# General > Genealogy >  help? Found a little more info

## Kris Sutherland-Matthews

I'm posting this info again and I'm really seeking some help and hoping somebody out there may know something? Some of you will get sick of reading this, sorry...but I have found more info (children)

My grandfather Alexander Sutherland was born in 1889 in Westerdale, Caithness.
HIS father was James Sutherland born in 1860
and James married Cathrine who was born in 1861 

They also had the following children (Alexanders siblings)

Harrieta born 1882
Hugh born 1887
Donald born 1890
Cathrine born 1892
George born 1893
John born 1895
Margaret born 1897
David - 1901

Pleeeease!  Does anyone know anything about this family?
I know that Alexander,  my grandfather emigrated to New Zealand,  whether as a child or an adult I dont know. But he was still there in 1901 when they did the census I know that much.

Alexanders grandparents were:

James Sutherland 1823 - married Margaret Lowrie
They had two children from what I've found..
Isabella born 1849
Donald born 1851
I have searched for Donald in the rest of the census (only the free ones,  I simply cannot afford the pay sites),  but he seems to have dropped out of existance,  I wonder if he died as a child?

Then there was a Donald Sutherland born 1786 - married Isabella Budge
they had 3 children (census was in  - or were born in Orkney?? - is that anywhere near Westerday, Caithness?)
children were:  Mary - 1821,  Barbara - 1836 and Donald - 1831

Then earlier again,  a Charles Sutherland born 1750 - married Cathrine Gordon

This is as far as I have gotten on the free sites....

I live in NZ and trying to track down possible relatives still living in Caithness,  or anywhere in Scotland,  and desparately searching for someone who may be able to help?

----------


## david

> I'm posting this info again and I'm really seeking some help and hoping somebody out there may know something?
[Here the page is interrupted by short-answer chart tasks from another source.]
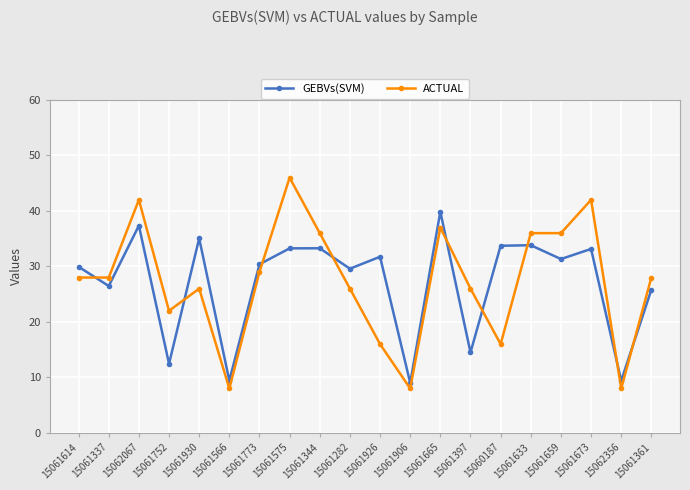

Count the number of data series in this chart.

2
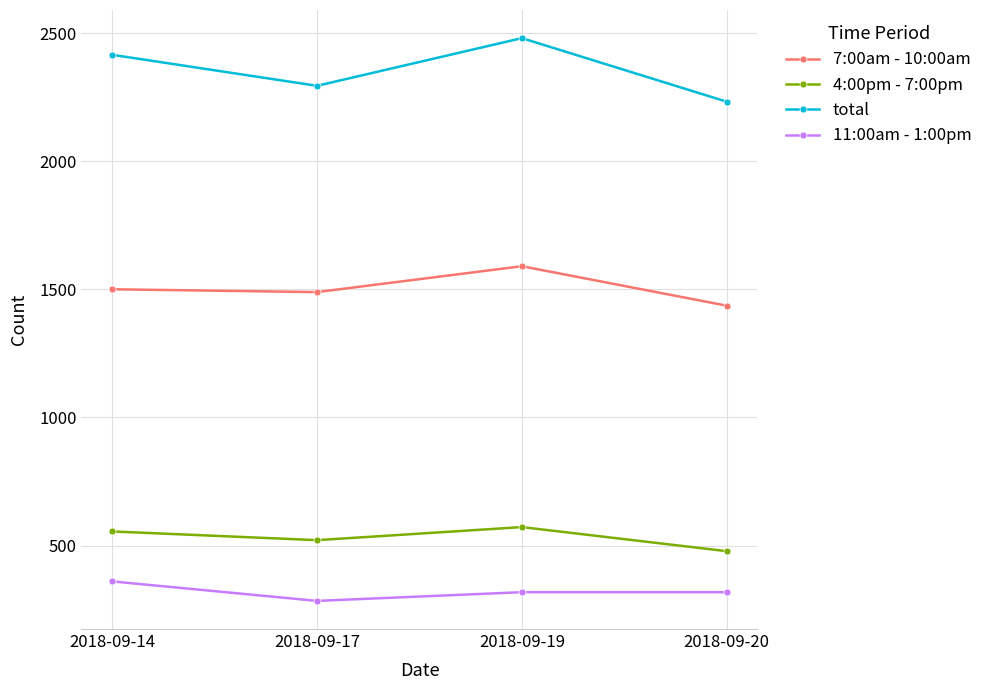

What is the value of the 4:00pm - 7:00pm point at the 2nd from the left?

521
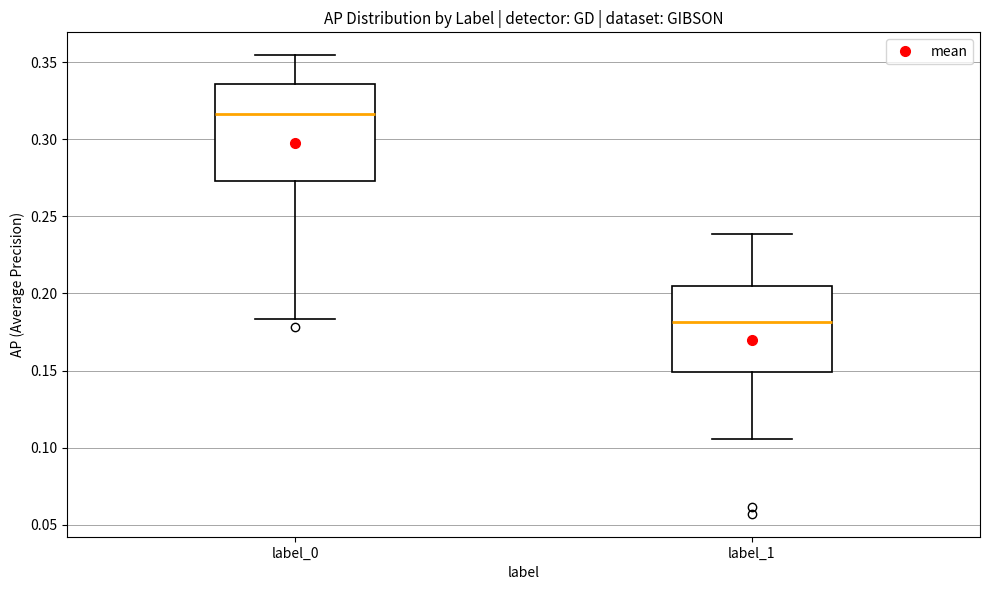

Reading left to right, read every box against the y-axis: the position of its median line, the range the box covers, and the ends of its whiskers. The values are not printed on the chart, so give them approximately, as read against the axis.

label_0: median 0.315, box 0.275 to 0.335, whiskers 0.185 to 0.355
label_1: median 0.180, box 0.150 to 0.205, whiskers 0.105 to 0.240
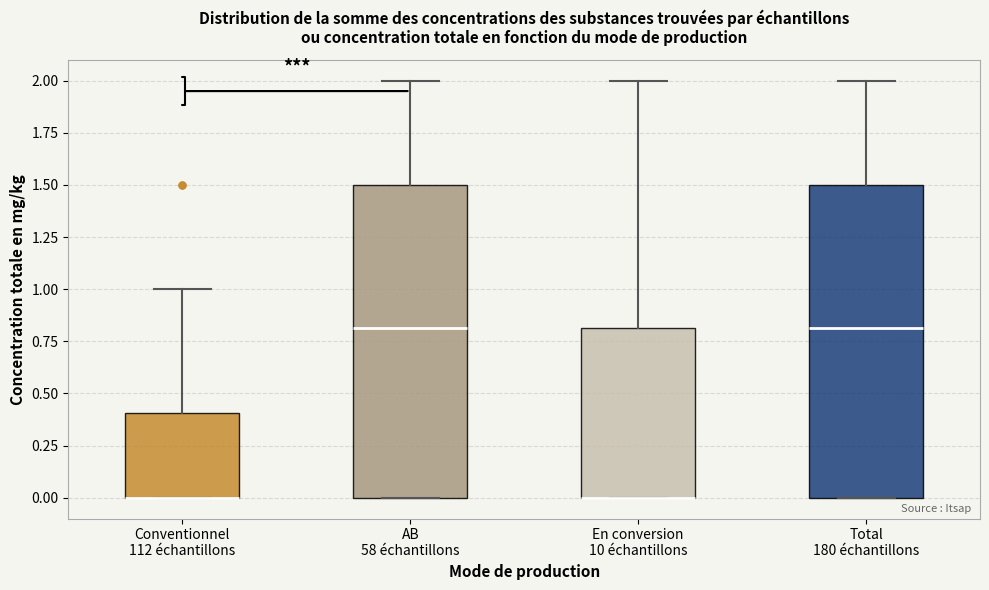

Reading left to right, read every box against the y-axis: the position of its median line, the range the box covers, and the ends of its whiskers. The values are not printed on the chart, so give them approximately, as read against the axis.

Conventionnel 112 échantillons: median 0.0 (drawn on the box's lower edge), box 0.0 to 0.4, whiskers 0.0 to 1.0
AB 58 échantillons: median 0.8, box 0.0 to 1.5, whiskers 0.0 to 2.0
En conversion 10 échantillons: median 0.0 (drawn on the box's lower edge), box 0.0 to 0.8, whiskers 0.0 to 2.0
Total 180 échantillons: median 0.8, box 0.0 to 1.5, whiskers 0.0 to 2.0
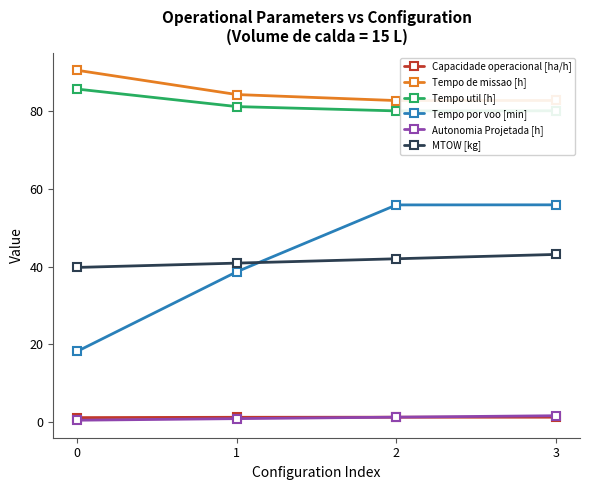

True or false: Tempo util [h] and Tempo por voo [min] intersect in this chart.

False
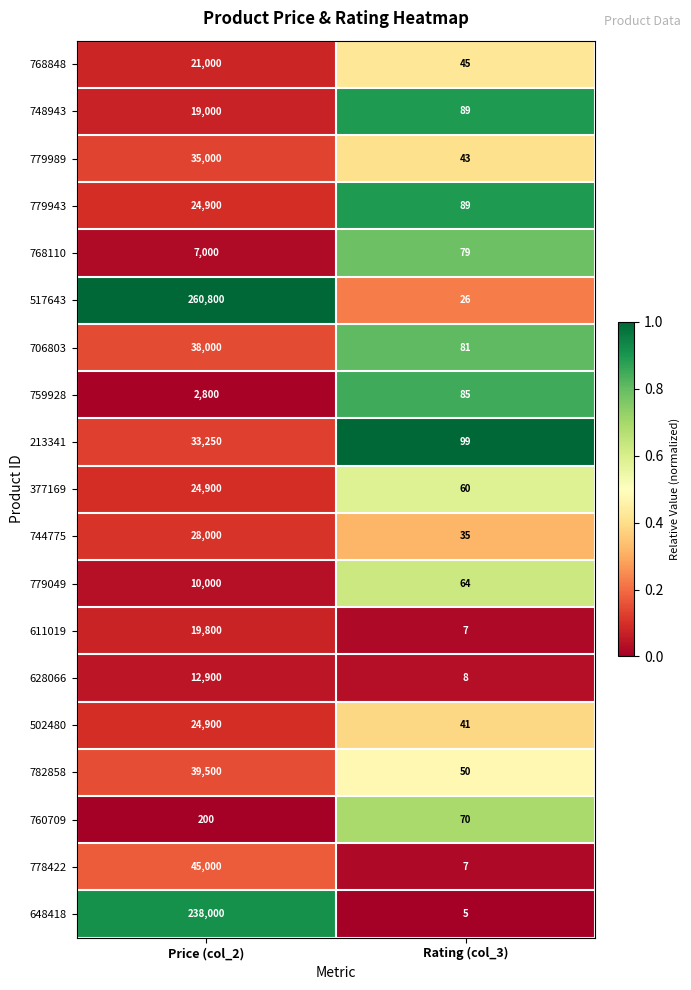

Rank the categories by 628066 value from highest to lowest.

Price (col_2), Rating (col_3)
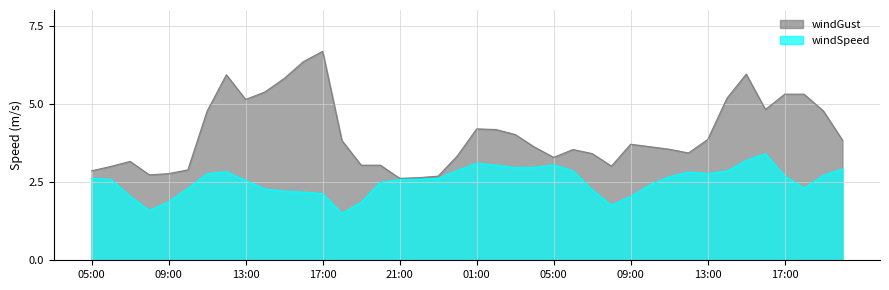

Is the value of windGust at 06:00 greater than the value of windSpeed at 05:00?

Yes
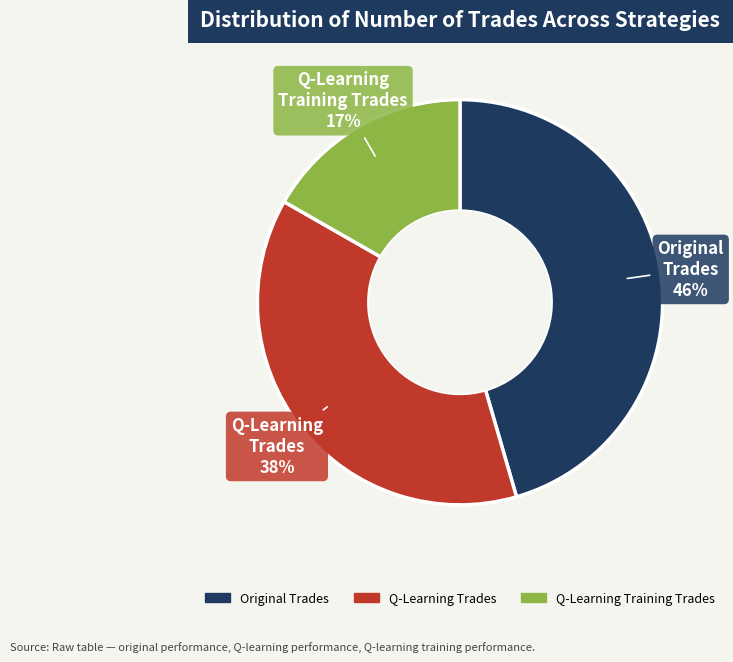

Does any single category account for the majority?

No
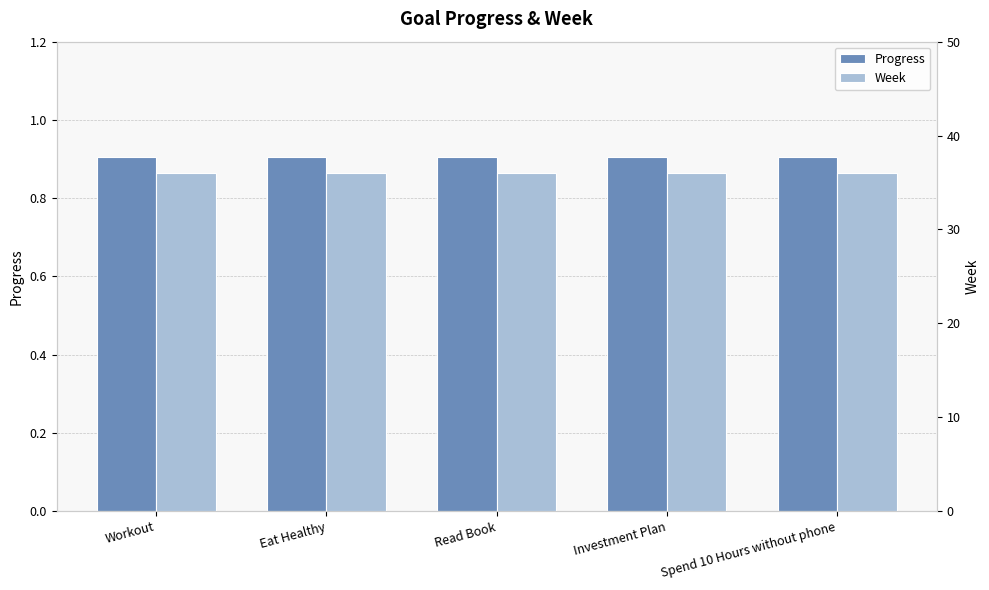

What is the sum of all Progress values?

4.5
Some of you will get sick of reading this, sorry...but I have found more info (children)
> 
> My grandfather Alexander Sutherland was born in 1889 in Westerdale, Caithness.
> HIS father was James Sutherland born in 1860
> and James married Cathrine who was born in 1861 
> 
> They also had the following children (Alexanders siblings)
> 
> Harrieta born 1882
> ...


Orkney is an Island off Caithness and is no where near westerdale-about 20 sea miles I think.

----------


## lindadorren

James Sutherland and Margaret Laurie (or Lawrie) had 12 children, born between 1850 and 1870. Their youngest child Mary Sutherland was my great grandmother.  
Donald died of leukaemia in 1878.  Of his siblings Thomas had 9 children!  I can send more info if you private message me.

Linda

----------